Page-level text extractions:
::::::::

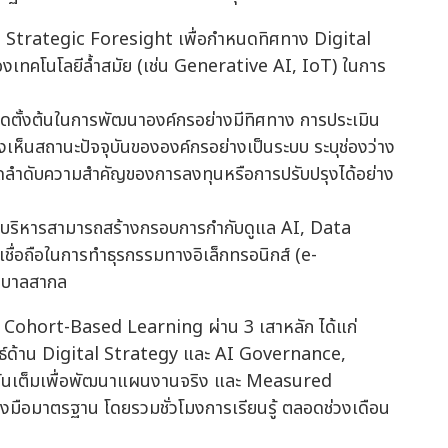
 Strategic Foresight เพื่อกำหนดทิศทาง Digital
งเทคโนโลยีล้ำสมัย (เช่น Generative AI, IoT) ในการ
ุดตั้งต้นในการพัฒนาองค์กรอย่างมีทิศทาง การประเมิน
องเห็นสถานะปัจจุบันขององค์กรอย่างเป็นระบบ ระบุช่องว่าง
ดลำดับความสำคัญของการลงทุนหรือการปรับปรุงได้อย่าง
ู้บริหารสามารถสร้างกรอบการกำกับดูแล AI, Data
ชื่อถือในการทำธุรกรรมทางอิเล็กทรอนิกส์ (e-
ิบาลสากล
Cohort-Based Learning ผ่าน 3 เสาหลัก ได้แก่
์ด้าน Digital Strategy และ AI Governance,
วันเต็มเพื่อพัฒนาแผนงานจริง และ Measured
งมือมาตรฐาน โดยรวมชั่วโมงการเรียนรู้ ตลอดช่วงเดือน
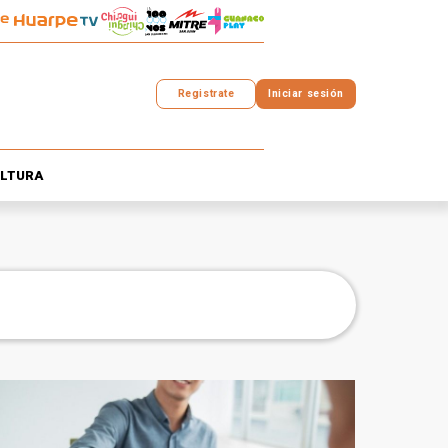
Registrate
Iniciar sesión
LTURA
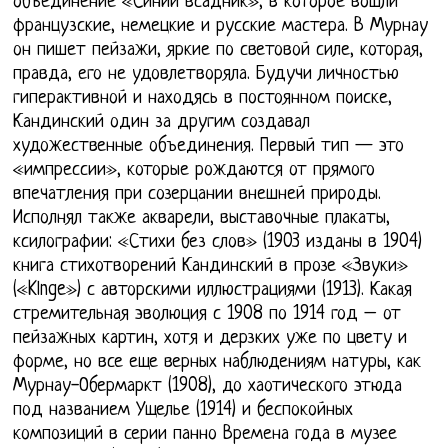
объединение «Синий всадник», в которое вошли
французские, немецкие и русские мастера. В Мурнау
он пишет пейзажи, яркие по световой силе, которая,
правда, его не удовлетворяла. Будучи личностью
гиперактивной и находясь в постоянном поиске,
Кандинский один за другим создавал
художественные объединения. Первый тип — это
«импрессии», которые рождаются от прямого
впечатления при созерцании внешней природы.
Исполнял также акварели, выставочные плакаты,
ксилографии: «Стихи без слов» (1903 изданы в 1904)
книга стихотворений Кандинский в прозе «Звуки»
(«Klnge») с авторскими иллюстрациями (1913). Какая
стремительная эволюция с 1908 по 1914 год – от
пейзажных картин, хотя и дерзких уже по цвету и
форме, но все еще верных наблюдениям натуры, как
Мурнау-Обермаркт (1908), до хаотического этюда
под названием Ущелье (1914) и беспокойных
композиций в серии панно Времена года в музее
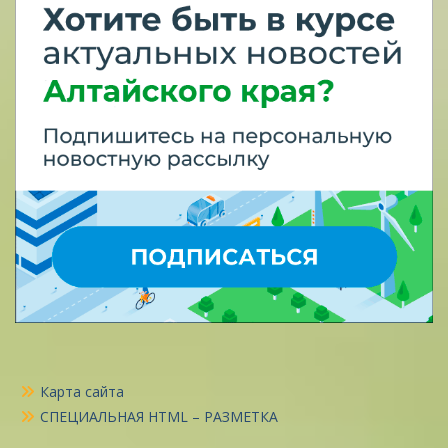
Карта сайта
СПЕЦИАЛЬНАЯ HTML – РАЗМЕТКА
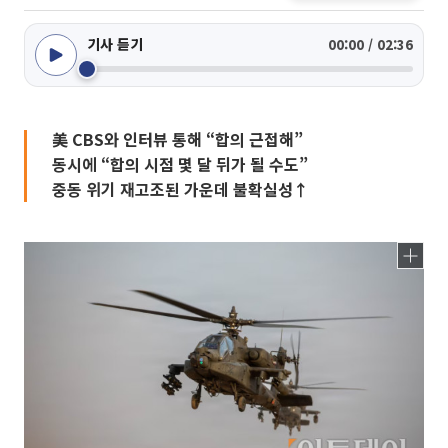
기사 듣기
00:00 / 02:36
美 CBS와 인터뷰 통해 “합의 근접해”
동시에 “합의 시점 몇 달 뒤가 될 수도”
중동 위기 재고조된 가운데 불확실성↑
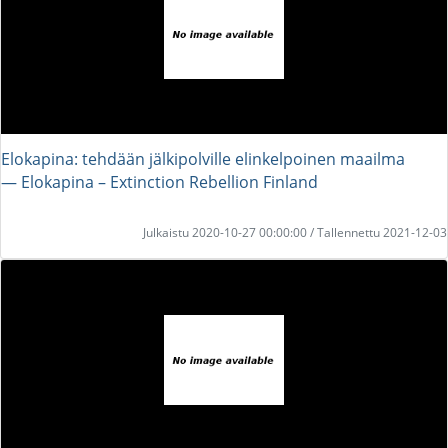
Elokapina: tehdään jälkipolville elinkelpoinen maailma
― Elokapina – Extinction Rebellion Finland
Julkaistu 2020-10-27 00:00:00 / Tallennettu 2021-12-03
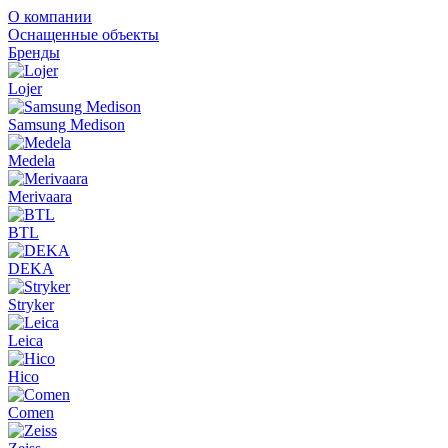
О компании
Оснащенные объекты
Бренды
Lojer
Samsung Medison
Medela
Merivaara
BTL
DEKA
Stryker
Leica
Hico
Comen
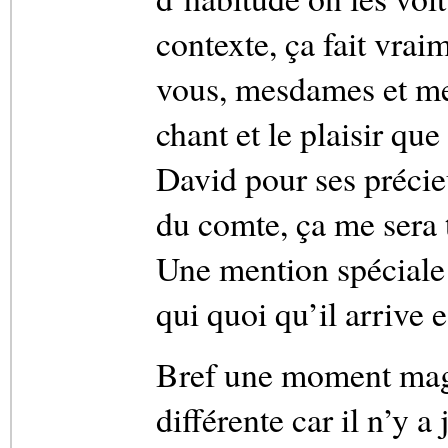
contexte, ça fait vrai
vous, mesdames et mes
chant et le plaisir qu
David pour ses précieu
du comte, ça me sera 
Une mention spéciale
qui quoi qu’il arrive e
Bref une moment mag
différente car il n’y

::::::::

When you copy the records above, keep every word exact but leave out the pictures.

 Strategic Foresight เพื่อกำหนดทิศทาง Digital
งเทคโนโลยีล้ำสมัย (เช่น Generative AI, IoT) ในการ
ุดตั้งต้นในการพัฒนาองค์กรอย่างมีทิศทาง การประเมิน
องเห็นสถานะปัจจุบันขององค์กรอย่างเป็นระบบ ระบุช่องว่าง
ดลำดับความสำคัญของการลงทุนหรือการปรับปรุงได้อย่าง
ู้บริหารสามารถสร้างกรอบการกำกับดูแล AI, Data
ชื่อถือในการทำธุรกรรมทางอิเล็กทรอนิกส์ (e-
ิบาลสากล
Cohort-Based Learning ผ่าน 3 เสาหลัก ได้แก่
์ด้าน Digital Strategy และ AI Governance,
วันเต็มเพื่อพัฒนาแผนงานจริง และ Measured
งมือมาตรฐาน โดยรวมชั่วโมงการเรียนรู้ ตลอดช่วงเดือน
Registrate
Iniciar sesión
LTURA
объединение «Синий всадник», в которое вошли
французские, немецкие и русские мастера. В Мурнау
он пишет пейзажи, яркие по световой силе, которая,
правда, его не удовлетворяла. Будучи личностью
гиперактивной и находясь в постоянном поиске,
Кандинский один за другим создавал
художественные объединения. Первый тип — это
«импрессии», которые рождаются от прямого
впечатления при созерцании внешней природы.
Исполнял также акварели, выставочные плакаты,
ксилографии: «Стихи без слов» (1903 изданы в 1904)
книга стихотворений Кандинский в прозе «Звуки»
(«Klnge») с авторскими иллюстрациями (1913). Какая
стремительная эволюция с 1908 по 1914 год – от
пейзажных картин, хотя и дерзких уже по цвету и
форме, но все еще верных наблюдениям натуры, как
Мурнау-Обермаркт (1908), до хаотического этюда
под названием Ущелье (1914) и беспокойных
композиций в серии панно Времена года в музее
Карта сайта
СПЕЦИАЛЬНАЯ HTML – РАЗМЕТКА
기사 듣기
00:00 / 02:36
美 CBS와 인터뷰 통해 “합의 근접해”
동시에 “합의 시점 몇 달 뒤가 될 수도”
중동 위기 재고조된 가운데 불확실성↑
Elokapina: tehdään jälkipolville elinkelpoinen maailma
― Elokapina – Extinction Rebellion Finland
Julkaistu 2020-10-27 00:00:00 / Tallennettu 2021-12-03
О компании
Оснащенные объекты
Бренды
Lojer
Samsung Medison
Medela
Merivaara
BTL
DEKA
Stryker
Leica
Hico
Comen
contexte, ça fait vrai
vous, mesdames et mes
chant et le plaisir qu
David pour ses précieu
du comte, ça me sera 
Une mention spéciale
qui quoi qu’il arrive e
Bref une moment mag
différente car il n’y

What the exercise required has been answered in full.